07 stycznia 2008, 23:25
A właściwie, czemu nie? Real mi się przejadł na dziś. Wojciech znowu się łasi, ale wiem, że mnie tylko potrzebuje. Jak wampir świeżej krwi. Metrykalnie jest 10 lat młodszy, ale to nic nie znaczy. On się nie zestarzeje, bo nigdy nie był młody :(
A mnie się marzy, żebym nie miała długów. Wiem, to takie przyziemne, ale jak się całą wypłatę wydaje na ich spłatę :((((( A potem fiskus tak mi przepierdziela domiar, ze muszę brać kolejną pożyczkę :( Co z tego, że dobrze zarabiam, kiedy nic z tego nie mam. Dobrze zarabiam, bo ciężko pracuję. No, ale tego nie widać. Szczególnie po mnie :) Zawsze jestem bez grosza :( Niech to szlag...

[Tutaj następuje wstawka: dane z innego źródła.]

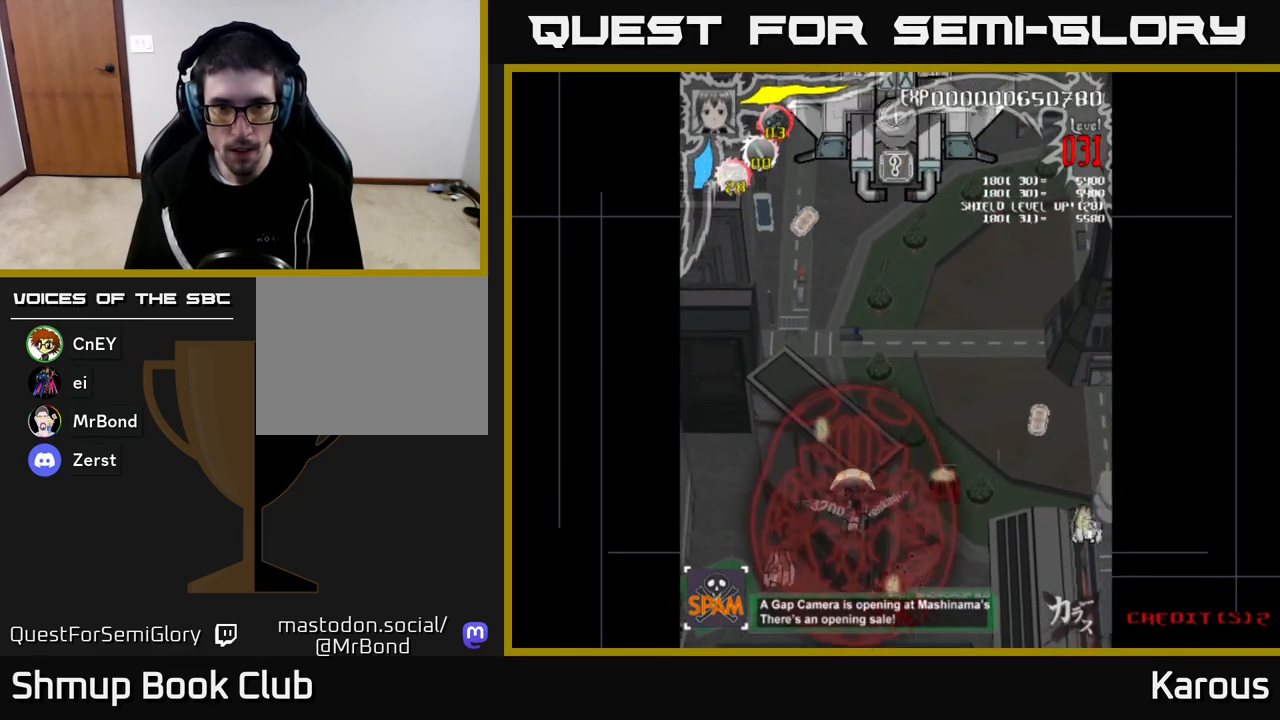
{"buttons": ["DPAD_UP"], "left_stick": "center", "right_stick": "center", "events": [[117, "DPAD_DOWN", "up"], [233, "DPAD_UP", "down"], [467, "DPAD_RIGHT", "up"]]}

I jeszcze marzy mi się, żebym nie musiała już pracować. Dziś skończył mi sie urlop. Poczułam się znowu taka zmęczona i zakręcona. Ja chcę jeszcze trochę pożyć, zanim umrę :)
I jeszcze tak bardzo chciałabym, żeby Młody został z Ninką. Tak bardzo kocham tę dziewczynę. No, ale na to już nie mam wpływu. Na poprzednie marzenia zresztą też :)
I jeszcze marzę, żeby być zdrowa i umrzeć na jakiś szybki zawał. No, może nie tak szybko, ale jak już...
Kolej na partnera. Teraz tak się określa konkubenta :) Na małżeństwo się już nie zdecyduję, choć Ci wszyscy ...panowie sądzą, że kobiety tylko o tym marzą, żeby prać ich gacie. Dziwne, że tyle poświęcam im czasu na blogu, choć tak naprawdę są na końcu moich marzeń. No, więc chciałabym, żeby był mądry. Kurna, jak ja nie lubię dwa razy powtarzać :-/ Żeby wiedział, czego chce, a to, czego by chciał, było dla nas obojgu dobre. No, znaczy, żeby umiał kochać jeszcze kogoś (w domyśle mnie ;) ) poza sobą. I żeby był wyrozumiały. Nie jestem łatwa. Inaczej. Nie jestem prozaiczna :) Ach, ta magia słów! I żeby był w łóżku taki, jak Wojciech. Nie ma skubaniec konkurencji :) W tym względzie. Pod każdym innym względem, niestety, ma.